Stored items:
* Start *

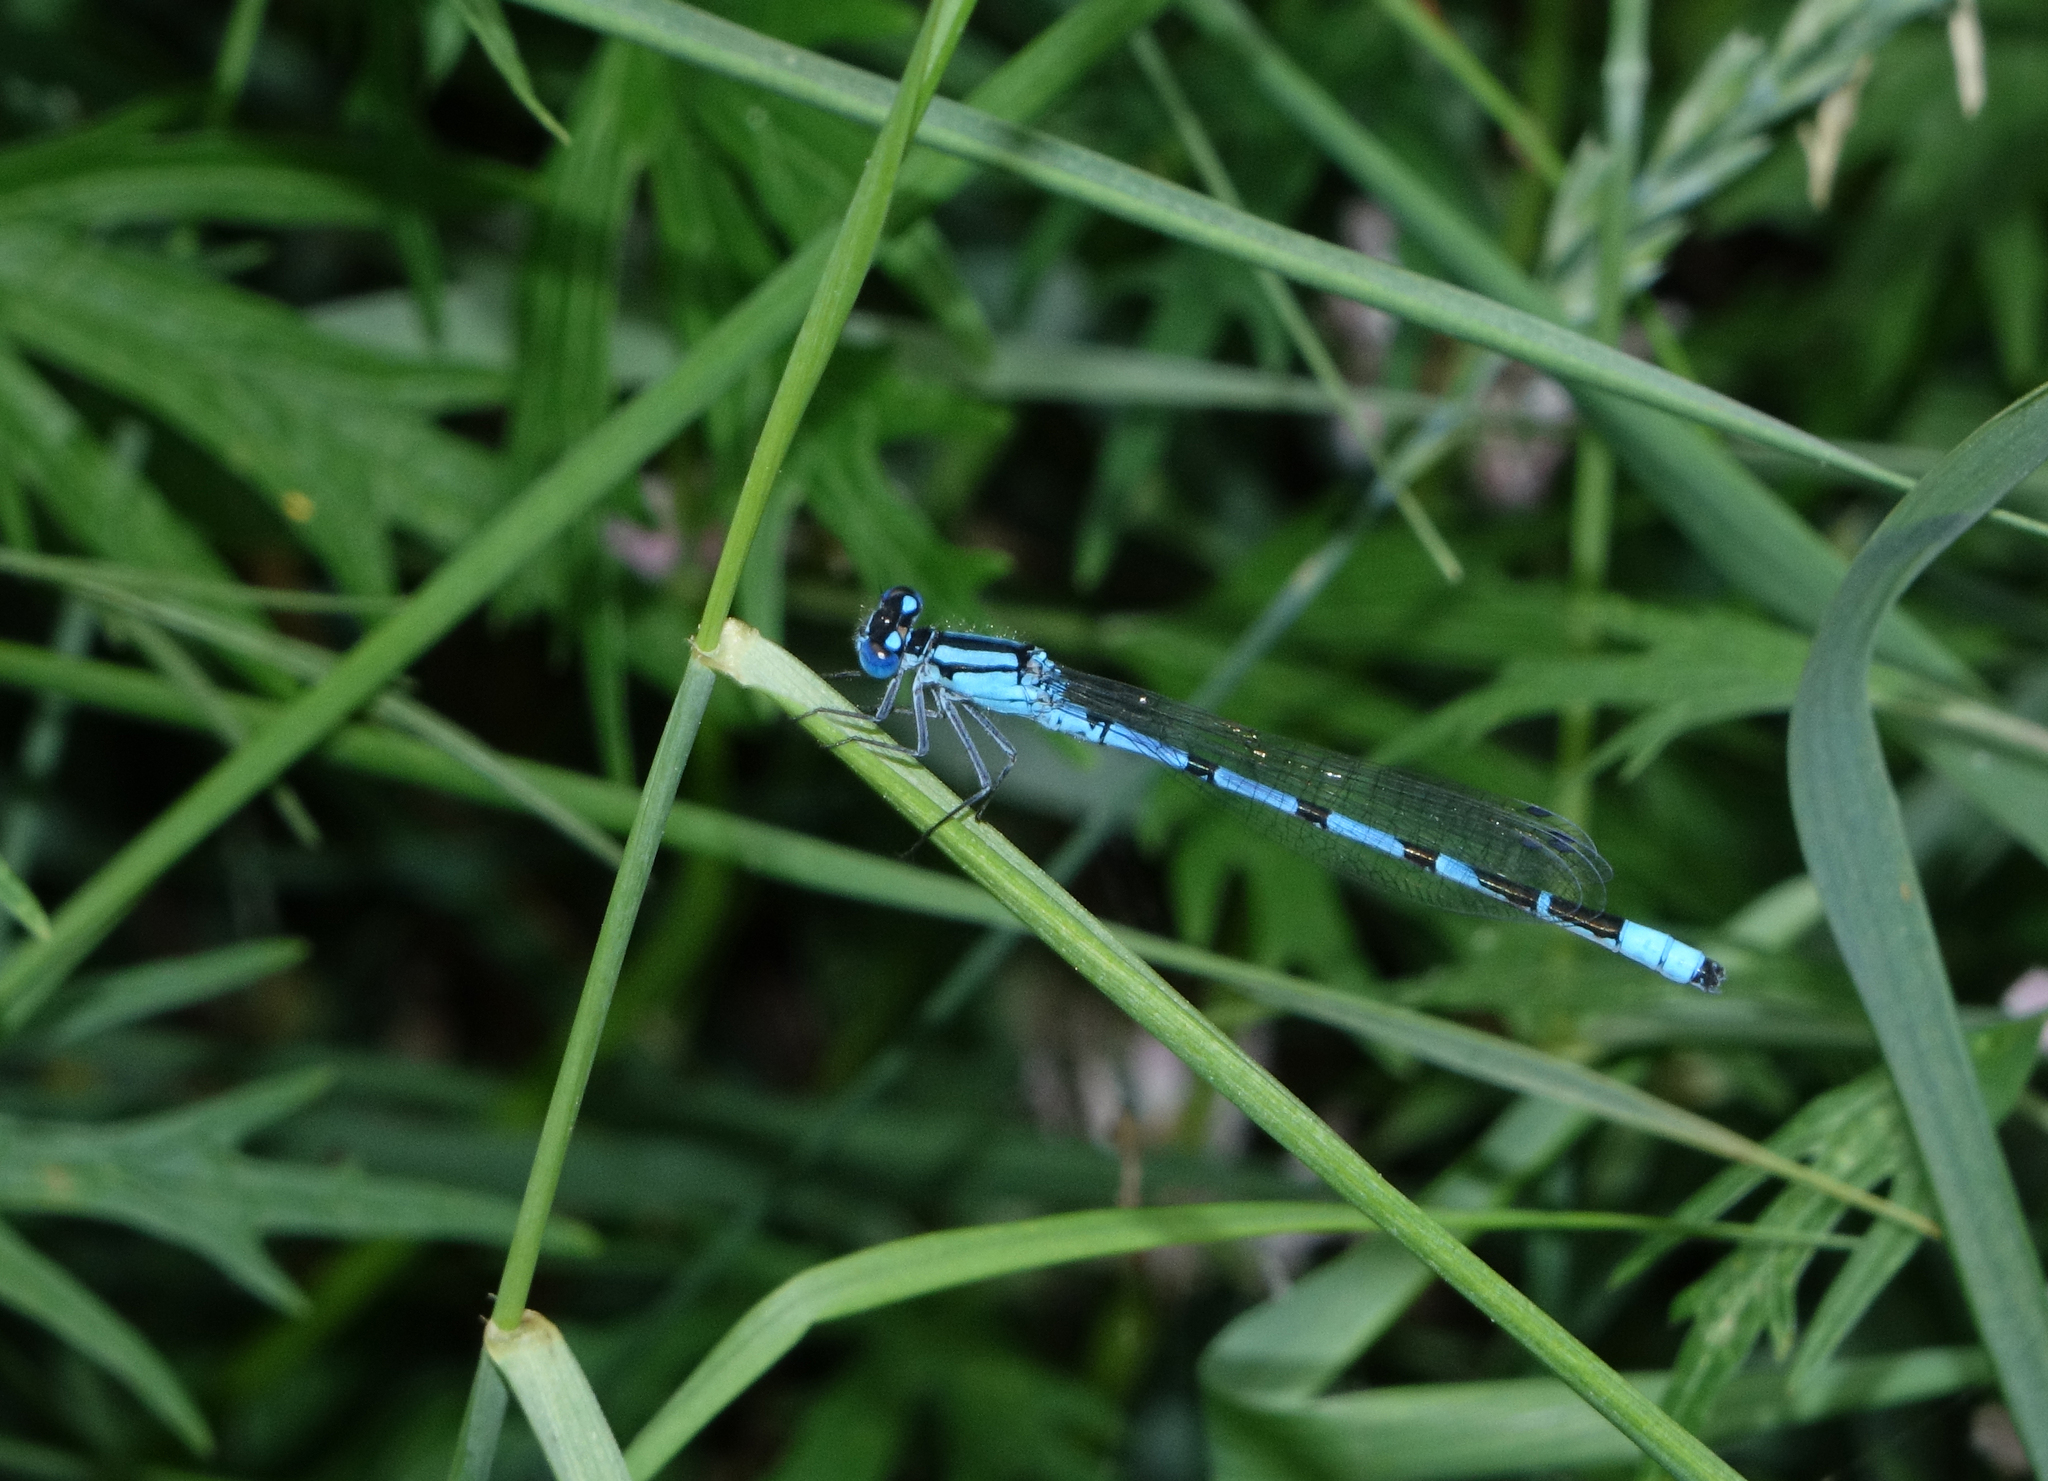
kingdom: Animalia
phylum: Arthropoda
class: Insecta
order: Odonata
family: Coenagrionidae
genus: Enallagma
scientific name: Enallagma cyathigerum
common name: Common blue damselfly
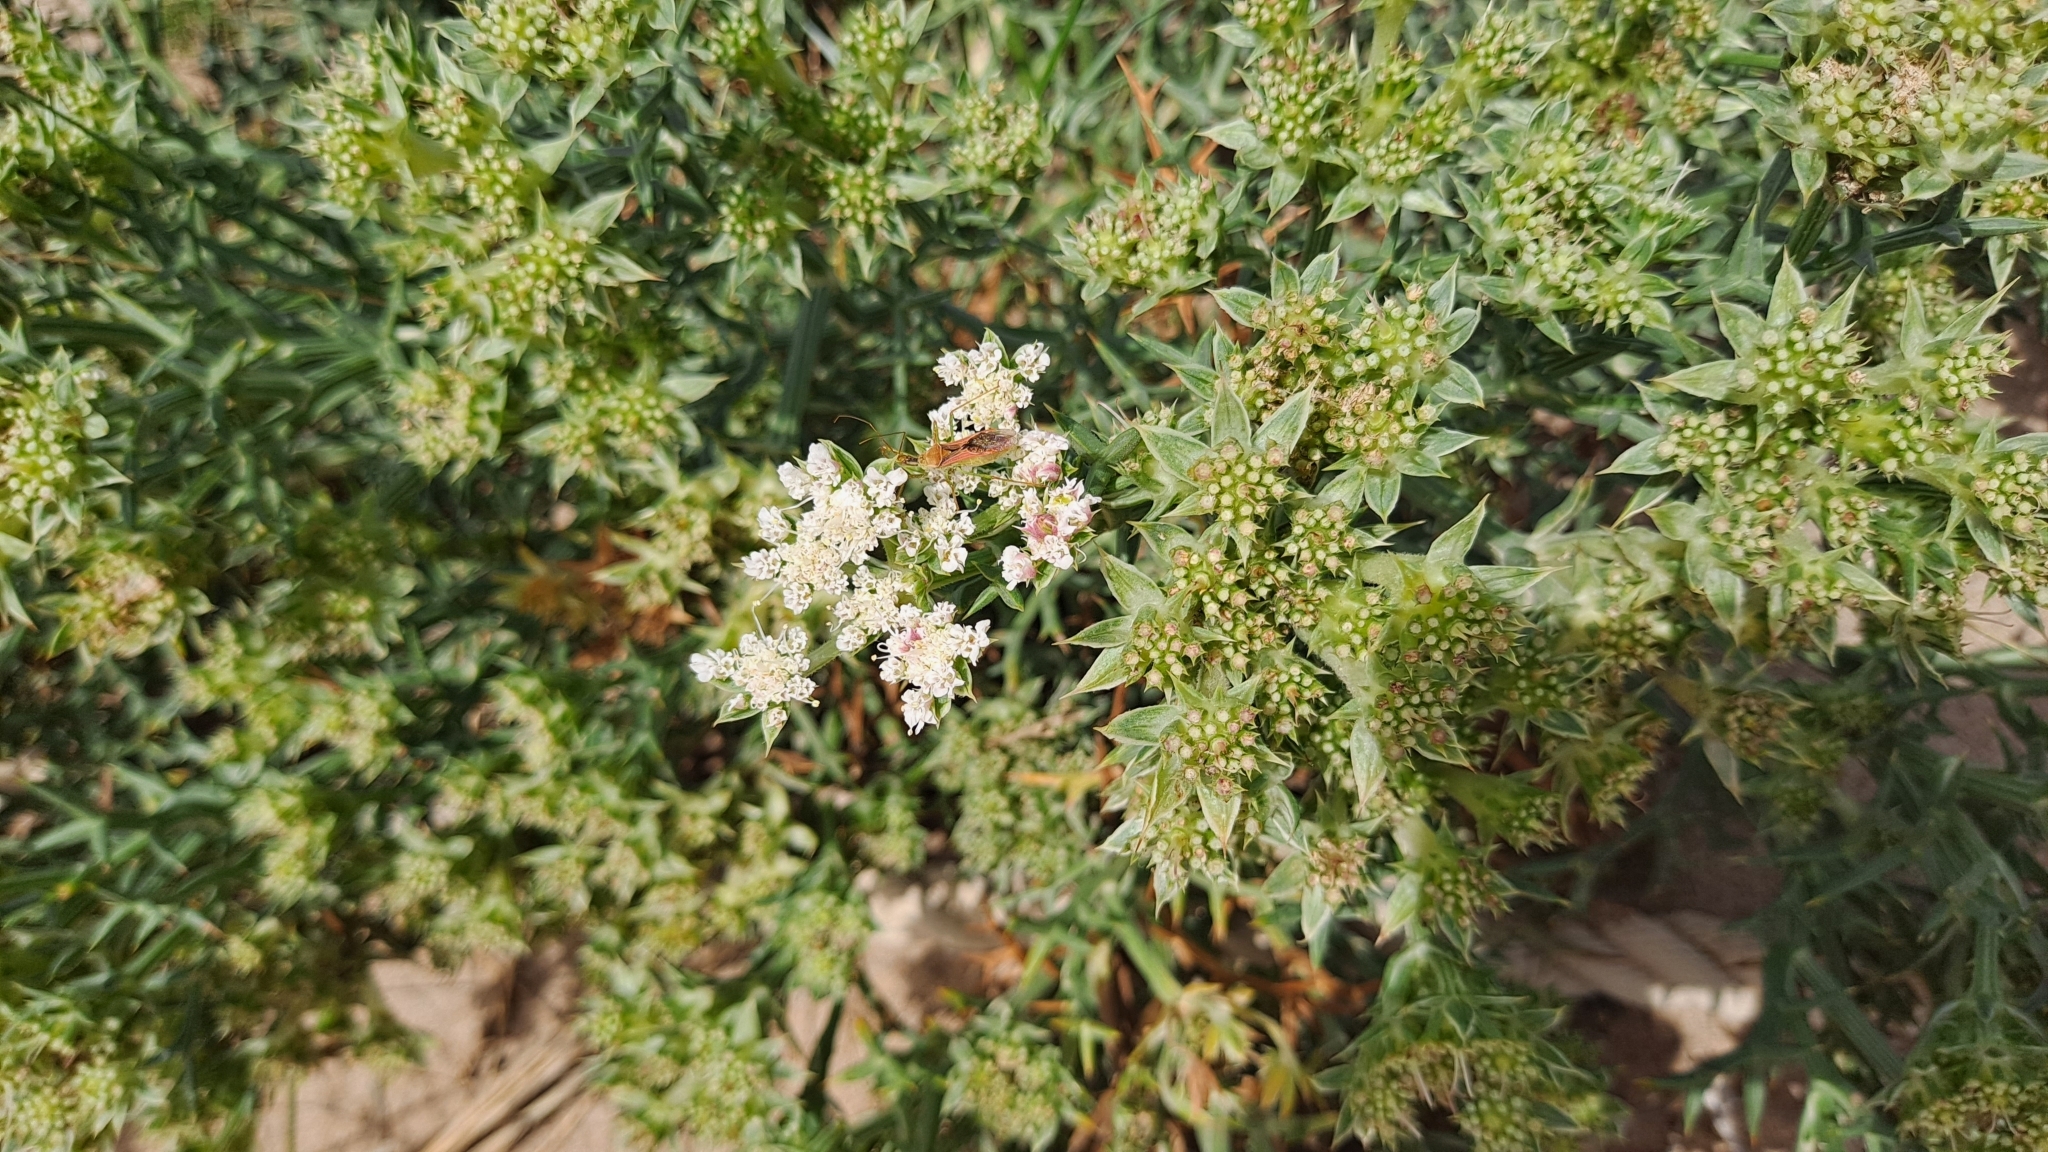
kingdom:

* End *

Copy the whole listing, substituting "species name" for "scientific name" and keeping everything else unchanged. Leave out the pictures.

kingdom: Animalia
phylum: Arthropoda
class: Insecta
order: Odonata
family: Coenagrionidae
genus: Enallagma
species name: Enallagma cyathigerum
common name: Common blue damselfly
kingdom:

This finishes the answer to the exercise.